Types of Post Office FD Schemes
Post office FD is available in four tenures, each with a particular corresponding interest rate. This interest is payable annually but calculated quarterly. As such, a TDS applies to the interest received by the investor. But then, a 5-year post office FD allows you to have tax benefits under section 80C of the Income Tax Act.
Only one fixed deposit is allowed per account - but then, you can open multiple accounts in post offices. The FD has a lock-in period of 6 months, during which it cannot be withdrawn. After that, a premature withdrawal facility is available but at a penalty.
Factors Influencing Post Office FD Earnings
- Principal Amount: The principal refers to the investment amount contributed by the investor. Note that a higher initial investment will result in a higher maturity amount.

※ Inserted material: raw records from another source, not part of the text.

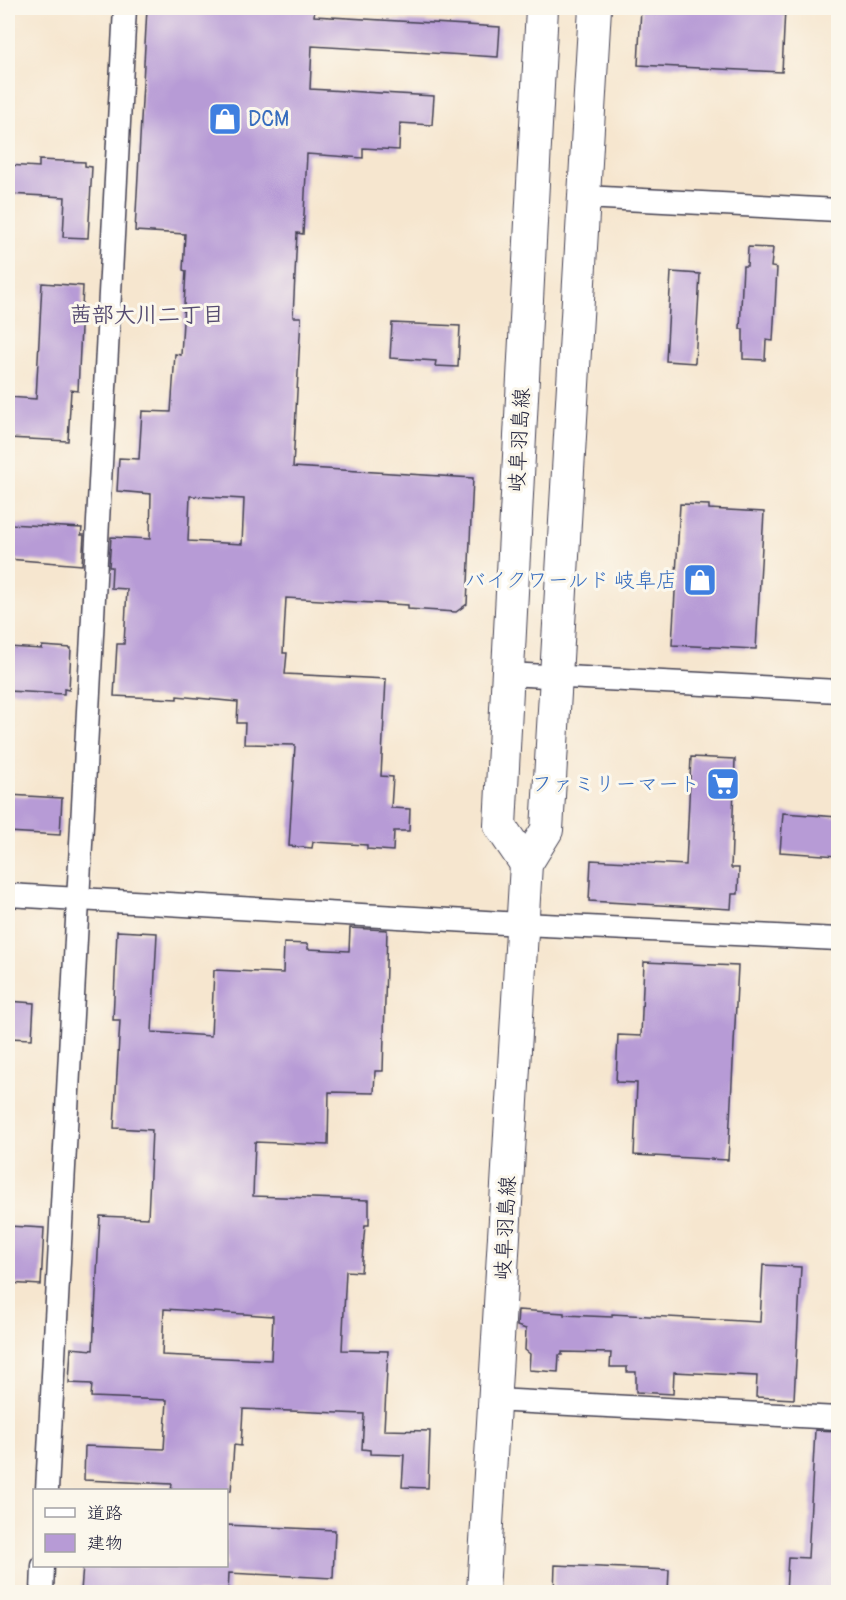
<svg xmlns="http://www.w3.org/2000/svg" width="846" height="1600" viewBox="0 0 846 1600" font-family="Pangolin,'Klee One',sans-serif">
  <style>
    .building { fill: #b79bd6; fill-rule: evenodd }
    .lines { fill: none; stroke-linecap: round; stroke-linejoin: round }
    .street-casing { stroke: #423f51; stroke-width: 25 }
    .secondary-casing { stroke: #423f51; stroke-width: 34 }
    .street { stroke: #fff; stroke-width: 22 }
    .secondary { stroke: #fff; stroke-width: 32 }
    .labels { text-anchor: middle; stroke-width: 6; stroke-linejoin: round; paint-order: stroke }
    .shop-label { font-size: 21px; fill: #366cbe; stroke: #fbf7ec; text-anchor: end }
    .street-label { font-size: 21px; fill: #22223b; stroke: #fbf7ec }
    .neighbourhood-label { font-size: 22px; font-weight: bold; fill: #564c71; stroke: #fbf7ec }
  </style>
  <rect width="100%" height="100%" fill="#fbf7ec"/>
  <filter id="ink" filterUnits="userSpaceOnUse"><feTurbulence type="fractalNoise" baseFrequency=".0167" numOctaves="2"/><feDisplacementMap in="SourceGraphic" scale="12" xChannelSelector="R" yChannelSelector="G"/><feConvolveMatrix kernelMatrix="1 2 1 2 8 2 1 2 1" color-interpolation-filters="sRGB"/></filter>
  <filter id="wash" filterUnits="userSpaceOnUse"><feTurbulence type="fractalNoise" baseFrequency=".008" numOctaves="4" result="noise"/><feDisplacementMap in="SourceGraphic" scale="24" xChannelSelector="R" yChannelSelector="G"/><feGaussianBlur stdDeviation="1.35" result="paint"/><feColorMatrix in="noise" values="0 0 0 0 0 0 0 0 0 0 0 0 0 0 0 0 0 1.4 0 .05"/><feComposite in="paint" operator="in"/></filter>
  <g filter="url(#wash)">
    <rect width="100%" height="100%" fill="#f6e6cf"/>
    <g id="blocks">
      <g class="building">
        <path d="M 147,8 L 315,8 L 314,16 L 500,27 L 498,57 L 312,46 L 310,89 L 434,96 L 432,125 L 400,123 L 399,150 L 363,148 L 363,158 L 307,154 L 303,234 L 297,233 L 293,317 L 301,317 L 293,467 L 473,478 L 467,604 L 456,612 L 408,609 L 408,605 L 286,598 L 283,653 L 287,653 L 285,674 L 386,679 L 381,776 L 393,777 L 391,808 L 410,809 L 409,831 L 394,831 L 393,851 L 367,849 L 367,845 L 313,842 L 312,848 L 289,846 L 295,745 L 244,744 L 245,723 L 237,723 L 238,702 L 177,696 L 177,699 L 114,696 L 117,644 L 124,644 L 127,589 L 111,588 L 112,567 L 109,567 L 111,537 L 150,539 L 151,494 L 117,491 L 119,458 L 139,459 L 142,411 L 171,412 L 175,354 L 181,355 L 186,271 L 183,270 L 185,234 L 135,231 ZM 190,496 L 244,499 L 242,544 L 188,541 Z"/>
        <path d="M 641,8 L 785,8 L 782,72 L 638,65 Z"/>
        <path d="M 39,160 L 85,162 L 85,166 L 92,167 L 88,238 L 63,237 L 65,197 L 8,194 L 8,165 L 39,167 Z"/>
        <path d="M 748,247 L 773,248 L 771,267 L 777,268 L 773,341 L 766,340 L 765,360 L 743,359 L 743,329 L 740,329 L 743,266 L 747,266 Z"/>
        <path d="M 671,272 L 700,274 L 695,363 L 666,361 Z"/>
        <path d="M 42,283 L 83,286 L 78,391 L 71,390 L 68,441 L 8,438 L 8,397 L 36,399 Z"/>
        <path d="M 392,323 L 460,326 L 458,367 L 435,366 L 436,361 L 390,358 Z"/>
        <path d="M 680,504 L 709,505 L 709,509 L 764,512 L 756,649 L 672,645 Z"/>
        <path d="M 8,524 L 82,528 L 81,535 L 84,535 L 82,565 L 8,559 Z"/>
        <path d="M 42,646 L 71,648 L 69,690 L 64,689 L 64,694 L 8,691 L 8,647 L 42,649 Z"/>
        <path d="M 691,757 L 735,759 L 731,868 L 739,868 L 738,894 L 732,894 L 731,909 L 589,901 L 591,860 L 686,865 Z"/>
        <path d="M 8,795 L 62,798 L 60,835 L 8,832 Z"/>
        <path d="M 783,813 L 838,817 L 838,856 L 780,852 Z"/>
        <path d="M 350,928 L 387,930 L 383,1071 L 375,1071 L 374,1093 L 329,1092 L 328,1145 L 255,1142 L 253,1196 L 369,1200 L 369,1225 L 365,1225 L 361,1272 L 346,1271 L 342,1350 L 388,1351 L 384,1430 L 430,1431 L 428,1488 L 402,1487 L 404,1455 L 370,1454 L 370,1450 L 362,1449 L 364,1414 L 243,1409 L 241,1446 L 234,1445 L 231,1491 L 171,1491 L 172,1484 L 84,1480 L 85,1446 L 164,1449 L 167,1400 L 91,1397 L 92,1384 L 69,1383 L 71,1348 L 93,1350 L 100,1216 L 148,1218 L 152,1130 L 114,1128 L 120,1020 L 113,1020 L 117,931 L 157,933 L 152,1032 L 211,1036 L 214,970 L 283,973 L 284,943 L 308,944 L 308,949 L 349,951 ZM 164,1309 L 273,1316 L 271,1360 L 162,1355 Z"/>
        <path d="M 644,962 L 738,966 L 728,1160 L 634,1155 L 637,1083 L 616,1082 L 618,1035 L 641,1036 Z"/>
        <path d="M 8,1001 L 34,1003 L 32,1039 L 8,1038 Z"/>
        <path d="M 8,1226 L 44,1228 L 41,1285 L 8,1283 Z"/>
        <path d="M 763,1265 L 801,1267 L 794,1399 L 756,1397 L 757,1376 L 674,1372 L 673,1394 L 636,1392 L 636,1372 L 627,1372 L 627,1367 L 610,1367 L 611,1353 L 562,1352 L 562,1355 L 559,1355 L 558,1372 L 529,1370 L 530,1354 L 525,1350 L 526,1329 L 517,1326 L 518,1310 L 564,1313 L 564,1315 L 612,1317 L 612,1314 L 760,1322 Z"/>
        <path d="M 815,1430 L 838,1431 L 838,1593 L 786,1593 L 788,1557 L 808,1558 Z"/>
        <path d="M 226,1525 L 335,1530 L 333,1578 L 229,1573 L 228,1593 L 81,1591 L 83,1566 L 226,1566 Z"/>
        <path d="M 555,1565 L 669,1570 L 668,1593 L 554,1593 Z"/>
      </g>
    </g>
  </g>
  <g filter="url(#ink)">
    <use href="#blocks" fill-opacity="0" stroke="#423f51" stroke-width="1.5"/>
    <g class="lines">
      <defs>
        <g id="street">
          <path d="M 584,197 L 838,210"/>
          <path d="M 507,674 L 838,691"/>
          <path d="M 8,895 L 523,924 L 838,939"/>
          <path d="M 494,1400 L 838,1418"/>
          <path d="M 47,1490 L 125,8"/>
          <path d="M 42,1592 L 43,1566"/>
        </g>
        <g id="secondary">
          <path d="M 526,864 L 500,826 L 542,8"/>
          <path d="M 483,1592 L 526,864 L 547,830 L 595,8"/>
        </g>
      </defs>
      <use href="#street" class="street-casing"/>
      <use href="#secondary" class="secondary-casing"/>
      <use href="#street" class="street"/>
      <use href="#secondary" class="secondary"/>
    </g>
  </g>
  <defs>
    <symbol id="shop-square" viewBox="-11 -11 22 22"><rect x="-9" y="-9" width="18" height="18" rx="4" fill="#3f7fe0" stroke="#fbf7ec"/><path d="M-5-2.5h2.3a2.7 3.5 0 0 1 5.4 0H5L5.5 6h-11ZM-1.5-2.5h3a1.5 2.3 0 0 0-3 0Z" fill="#fff"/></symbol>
    <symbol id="supermarket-square" viewBox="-11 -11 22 22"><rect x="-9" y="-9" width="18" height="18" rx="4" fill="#3f7fe0" stroke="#fbf7ec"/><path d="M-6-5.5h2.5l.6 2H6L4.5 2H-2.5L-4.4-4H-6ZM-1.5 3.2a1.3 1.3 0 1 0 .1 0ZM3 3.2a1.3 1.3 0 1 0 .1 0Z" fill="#fff"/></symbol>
  </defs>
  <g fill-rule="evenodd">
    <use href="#shop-square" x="206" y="100" width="38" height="38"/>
    <use href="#shop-square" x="681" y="561" width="38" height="38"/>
    <use href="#supermarket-square" x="704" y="765" width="38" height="38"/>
  </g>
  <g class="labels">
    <g class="shop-label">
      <text x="248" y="126" text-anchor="start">DCM</text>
      <text x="677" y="587">バイクワールド 岐阜店</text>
      <text x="700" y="791">ファミリーマート</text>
    </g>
    <g class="street-label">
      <text transform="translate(519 440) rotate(-87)" y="7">岐阜羽島線</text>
      <text transform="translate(505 1228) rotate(-87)" y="7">岐阜羽島線</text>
    </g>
    <g class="neighbourhood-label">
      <text x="147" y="322">茜部大川二丁目</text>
    </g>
  </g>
  <rect width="846" height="1600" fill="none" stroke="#fbf7ec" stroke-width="30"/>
  <rect x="33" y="1489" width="195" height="78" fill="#fbf7ec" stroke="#a4a2a5" stroke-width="1.5"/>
  <rect x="45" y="1508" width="30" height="9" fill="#ffffff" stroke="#a4a2a5" stroke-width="1.5"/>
  <text x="87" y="1519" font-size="18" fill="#22223b">道路</text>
  <rect x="45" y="1534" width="30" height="18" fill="#b79bd6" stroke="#a4a2a5" stroke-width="1.5"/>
  <text x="87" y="1549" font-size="18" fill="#22223b">建物</text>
</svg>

- Tenure of Investment: The tenure of investment represents the duration until the investment matures, after which the funds are withdrawn. The longer the investment tenure, the greater the interest earned on the principal amount.
- Rate of Interest: The interest rate signifies the return received on the investment after each time period. Consequently, a higher interest rate leads to a greater maturity amount.
- Frequency of Compounding: This factor pertains to the frequency at which the interest is computed and added to the principal within a specified time frame. A higher compounding frequency yields a larger amount of interest earned. This is because the compounding effect is applied more frequently, resulting in more substantial returns.
- Taxation: A higher tax rate reduces the overall amount received as returns, effectively impacting the investor's net gains.
- Inflation: Despite earning a high return on the FD, the real value of the returns may be diminished if the prevailing inflation rate is high.